▶ Available data:

Content starts

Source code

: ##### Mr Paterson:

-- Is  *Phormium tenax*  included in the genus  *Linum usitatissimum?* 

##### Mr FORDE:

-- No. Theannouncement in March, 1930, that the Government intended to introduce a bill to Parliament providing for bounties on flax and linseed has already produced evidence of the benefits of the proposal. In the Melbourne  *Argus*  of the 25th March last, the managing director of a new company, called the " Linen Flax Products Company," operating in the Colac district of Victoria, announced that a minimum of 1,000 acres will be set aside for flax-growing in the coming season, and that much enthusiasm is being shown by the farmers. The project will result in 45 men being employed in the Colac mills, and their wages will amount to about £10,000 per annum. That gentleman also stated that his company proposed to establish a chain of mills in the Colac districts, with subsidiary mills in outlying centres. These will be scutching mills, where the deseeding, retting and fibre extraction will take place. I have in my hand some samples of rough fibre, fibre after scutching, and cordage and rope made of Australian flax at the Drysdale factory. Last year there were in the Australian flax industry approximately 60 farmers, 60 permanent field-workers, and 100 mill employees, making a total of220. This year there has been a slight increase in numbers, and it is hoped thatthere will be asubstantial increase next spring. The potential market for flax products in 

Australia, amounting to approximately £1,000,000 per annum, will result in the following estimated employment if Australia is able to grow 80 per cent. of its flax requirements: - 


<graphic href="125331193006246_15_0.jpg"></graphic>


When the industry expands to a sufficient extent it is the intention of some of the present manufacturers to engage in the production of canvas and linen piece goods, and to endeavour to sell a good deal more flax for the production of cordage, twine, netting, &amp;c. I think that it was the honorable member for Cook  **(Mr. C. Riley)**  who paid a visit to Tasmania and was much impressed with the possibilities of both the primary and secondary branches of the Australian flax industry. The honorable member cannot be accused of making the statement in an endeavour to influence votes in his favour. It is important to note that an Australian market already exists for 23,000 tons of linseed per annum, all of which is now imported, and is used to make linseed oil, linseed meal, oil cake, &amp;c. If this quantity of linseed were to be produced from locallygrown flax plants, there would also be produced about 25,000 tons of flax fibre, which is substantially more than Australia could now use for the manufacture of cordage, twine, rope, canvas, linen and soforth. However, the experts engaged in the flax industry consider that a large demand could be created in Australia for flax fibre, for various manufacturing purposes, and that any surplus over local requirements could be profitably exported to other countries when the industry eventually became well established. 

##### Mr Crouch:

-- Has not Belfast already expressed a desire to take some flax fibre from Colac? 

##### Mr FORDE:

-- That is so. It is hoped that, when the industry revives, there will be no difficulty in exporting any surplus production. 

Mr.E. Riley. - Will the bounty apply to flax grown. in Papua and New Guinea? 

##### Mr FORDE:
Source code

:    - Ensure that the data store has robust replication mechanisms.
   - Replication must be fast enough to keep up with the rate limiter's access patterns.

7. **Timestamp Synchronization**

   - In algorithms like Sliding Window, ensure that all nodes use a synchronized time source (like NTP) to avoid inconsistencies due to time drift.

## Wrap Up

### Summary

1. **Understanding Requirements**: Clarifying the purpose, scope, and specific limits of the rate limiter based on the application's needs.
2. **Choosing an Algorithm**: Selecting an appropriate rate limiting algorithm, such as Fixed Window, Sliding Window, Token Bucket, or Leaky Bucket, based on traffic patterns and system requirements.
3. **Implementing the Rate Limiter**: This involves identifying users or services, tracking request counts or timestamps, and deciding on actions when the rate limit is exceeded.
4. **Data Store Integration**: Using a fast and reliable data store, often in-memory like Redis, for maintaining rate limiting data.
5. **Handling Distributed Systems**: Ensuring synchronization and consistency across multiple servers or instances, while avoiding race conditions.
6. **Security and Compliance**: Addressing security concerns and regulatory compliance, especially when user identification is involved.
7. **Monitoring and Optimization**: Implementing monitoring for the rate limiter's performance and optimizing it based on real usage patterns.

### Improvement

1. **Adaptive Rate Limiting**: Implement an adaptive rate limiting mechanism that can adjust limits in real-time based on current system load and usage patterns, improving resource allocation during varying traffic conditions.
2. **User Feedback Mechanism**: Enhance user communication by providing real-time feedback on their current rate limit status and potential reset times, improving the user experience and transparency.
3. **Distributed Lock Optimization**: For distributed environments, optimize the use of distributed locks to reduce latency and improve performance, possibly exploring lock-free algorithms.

Content ends

▶ Exercise brief: Quote every one of the records above word for word, changing nothing.

▶ Answer for the task:
Source code

: ##### Mr Paterson:

-- Is  *Phormium tenax*  included in the genus  *Linum usitatissimum?* 

##### Mr FORDE:

-- No. Theannouncement in March, 1930, that the Government intended to introduce a bill to Parliament providing for bounties on flax and linseed has already produced evidence of the benefits of the proposal. In the Melbourne  *Argus*  of the 25th March last, the managing director of a new company, called the " Linen Flax Products Company," operating in the Colac district of Victoria, announced that a minimum of 1,000 acres will be set aside for flax-growing in the coming season, and that much enthusiasm is being shown by the farmers. The project will result in 45 men being employed in the Colac mills, and their wages will amount to about £10,000 per annum. That gentleman also stated that his company proposed to establish a chain of mills in the Colac districts, with subsidiary mills in outlying centres. These will be scutching mills, where the deseeding, retting and fibre extraction will take place. I have in my hand some samples of rough fibre, fibre after scutching, and cordage and rope made of Australian flax at the Drysdale factory. Last year there were in the Australian flax industry approximately 60 farmers, 60 permanent field-workers, and 100 mill employees, making a total of220. This year there has been a slight increase in numbers, and it is hoped thatthere will be asubstantial increase next spring. The potential market for flax products in 

Australia, amounting to approximately £1,000,000 per annum, will result in the following estimated employment if Australia is able to grow 80 per cent. of its flax requirements: - 


<graphic href="125331193006246_15_0.jpg"></graphic>


When the industry expands to a sufficient extent it is the intention of some of the present manufacturers to engage in the production of canvas and linen piece goods, and to endeavour to sell a good deal more flax for the production of cordage, twine, netting, &amp;c. I think that it was the honorable member for Cook  **(Mr. C. Riley)**  who paid a visit to Tasmania and was much impressed with the possibilities of both the primary and secondary branches of the Australian flax industry. The honorable member cannot be accused of making the statement in an endeavour to influence votes in his favour. It is important to note that an Australian market already exists for 23,000 tons of linseed per annum, all of which is now imported, and is used to make linseed oil, linseed meal, oil cake, &amp;c. If this quantity of linseed were to be produced from locallygrown flax plants, there would also be produced about 25,000 tons of flax fibre, which is substantially more than Australia could now use for the manufacture of cordage, twine, rope, canvas, linen and soforth. However, the experts engaged in the flax industry consider that a large demand could be created in Australia for flax fibre, for various manufacturing purposes, and that any surplus over local requirements could be profitably exported to other countries when the industry eventually became well established. 

##### Mr Crouch:

-- Has not Belfast already expressed a desire to take some flax fibre from Colac? 

##### Mr FORDE:

-- That is so. It is hoped that, when the industry revives, there will be no difficulty in exporting any surplus production. 

Mr.E. Riley. - Will the bounty apply to flax grown. in Papua and New Guinea? 

##### Mr FORDE:
Source code

:    - Ensure that the data store has robust replication mechanisms.
   - Replication must be fast enough to keep up with the rate limiter's access patterns.

7. **Timestamp Synchronization**

   - In algorithms like Sliding Window, ensure that all nodes use a synchronized time source (like NTP) to avoid inconsistencies due to time drift.

## Wrap Up

### Summary

1. **Understanding Requirements**: Clarifying the purpose, scope, and specific limits of the rate limiter based on the application's needs.
2. **Choosing an Algorithm**: Selecting an appropriate rate limiting algorithm, such as Fixed Window, Sliding Window, Token Bucket, or Leaky Bucket, based on traffic patterns and system requirements.
3. **Implementing the Rate Limiter**: This involves identifying users or services, tracking request counts or timestamps, and deciding on actions when the rate limit is exceeded.
4. **Data Store Integration**: Using a fast and reliable data store, often in-memory like Redis, for maintaining rate limiting data.
5. **Handling Distributed Systems**: Ensuring synchronization and consistency across multiple servers or instances, while avoiding race conditions.
6. **Security and Compliance**: Addressing security concerns and regulatory compliance, especially when user identification is involved.
7. **Monitoring and Optimization**: Implementing monitoring for the rate limiter's performance and optimizing it based on real usage patterns.

### Improvement

1. **Adaptive Rate Limiting**: Implement an adaptive rate limiting mechanism that can adjust limits in real-time based on current system load and usage patterns, improving resource allocation during varying traffic conditions.
2. **User Feedback Mechanism**: Enhance user communication by providing real-time feedback on their current rate limit status and potential reset times, improving the user experience and transparency.
3. **Distributed Lock Optimization**: For distributed environments, optimize the use of distributed locks to reduce latency and improve performance, possibly exploring lock-free algorithms.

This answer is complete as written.